Europe

French official: ‘Unacceptable’ that US might get Sanofi coronavirus vaccine first

A French official on Thursday called it “unacceptable” that the U.S. might get first dibs on a successful coronavirus vaccine produced by the French company Sanofi.

Junior Economy Minister Agnès Pannier-Runacher reacted to Sanofi CEO Paul Hudson’s remarks on Wednesday that the drug company would likely provide its vaccine to the U.S. first because it was the first to provide funding for the research.

“For us, it would be unacceptable that there be privileged access for this or that country on a pretext that would be a financial pretext,” Pannier-Runacher told Sud Radio, according to Bloomberg News

Other international leaders responded similarly to Hudson’s comments, with the World Health Organization’s director for the Western Pacific region Takeshi Kasai saying vaccines are “global public goods, which belong to everybody around the world.”

The head of the French Socialist Party said on Twitter that Sanofi was at risk of being nationalized because “health is a common good to be shielded from market games,” according to Bloomberg News. 

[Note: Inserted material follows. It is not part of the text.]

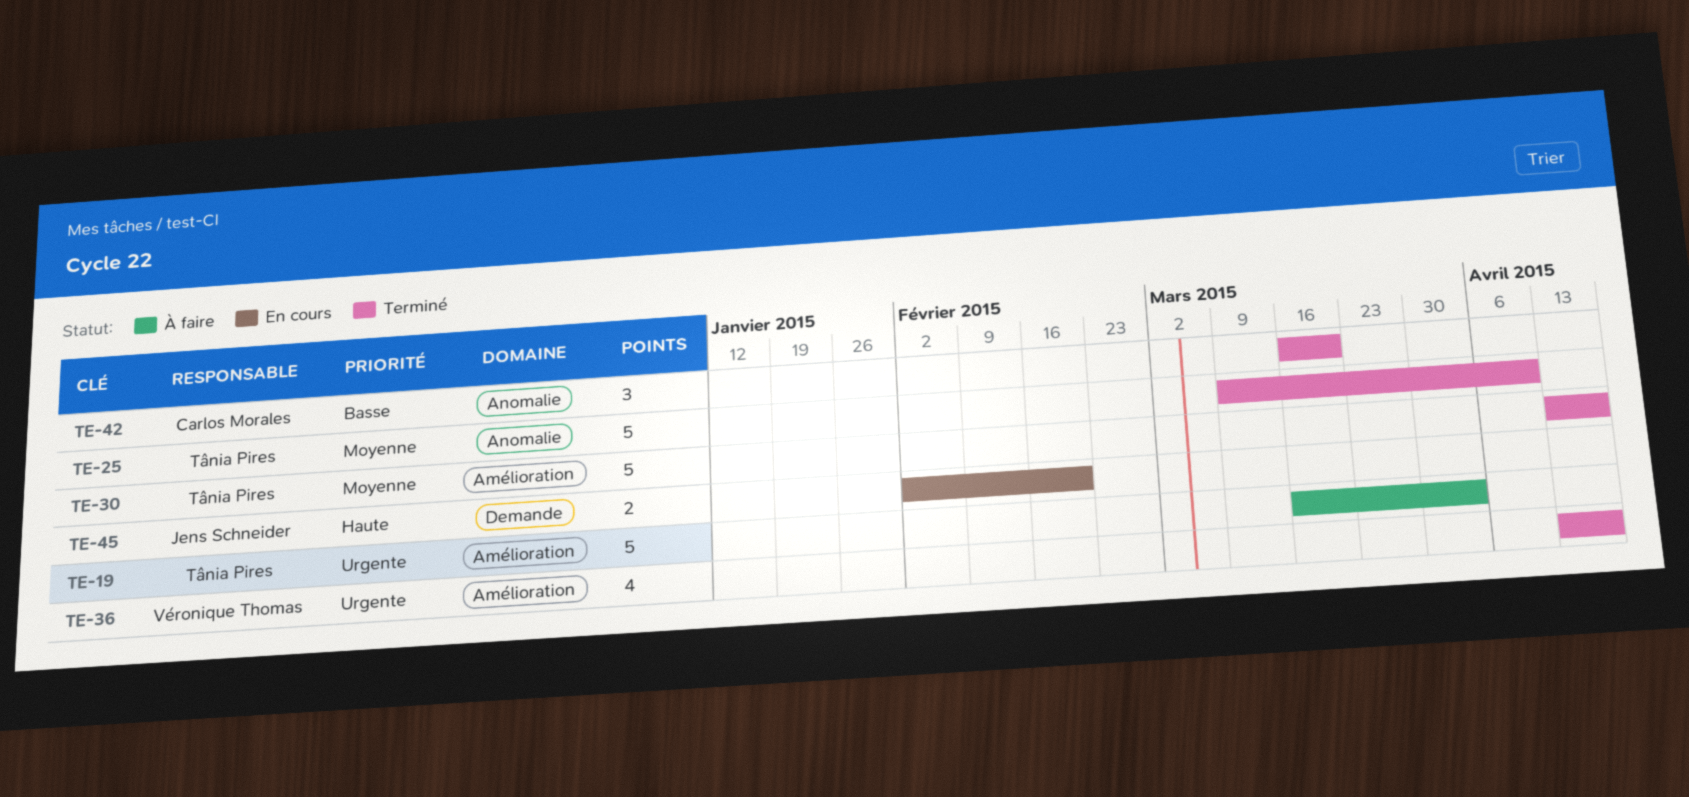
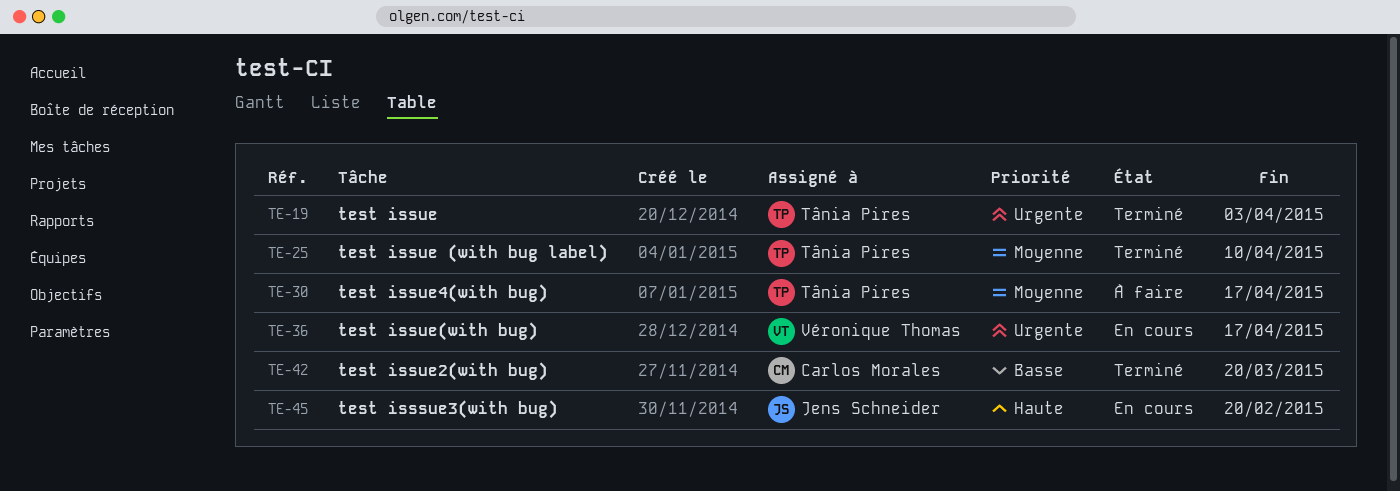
TE-19, status: À faire -> Terminé
TE-30, status: Terminé -> À faire
TE-36, status: Terminé -> En cours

The U.S. increased its partnership with Sanofi in February with the expectation “that if we’ve helped you manufacture the doses at risk, we expect to get the doses first,” Hudson told Bloomberg News Wednesday.

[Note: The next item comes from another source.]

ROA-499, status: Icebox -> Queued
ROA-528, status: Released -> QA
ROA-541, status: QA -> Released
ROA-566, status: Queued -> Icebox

But leaders and experts fear that prioritizing countries that fund these efforts will leave nations out who cannot afford to financially back potentially successful vaccines, leaving them to experience greater deaths and economic downfall.

Sanofi said in an updated statement sent to The Hill following Hudson’s interview that U.S. production of the vaccine will go to the U.S., while the rest of the manufacturing capacity will cover Europe and the rest of the world.

“We are having very constructive conversations with the EU institutions and the French and German government amongst others,” the statement read. 

Olivier Bogillot, the head of Sanofi France, told BFM Business TV that he does not confirm the U.S. will have the first access to a potential vaccine and “it will be available to all.”

Sanofi partnered with U.K. competitor GlaxoSmithKline Plc for the vaccine development project, and the companies can produce 600 million doses per year, which Hudson has said he hopes to double.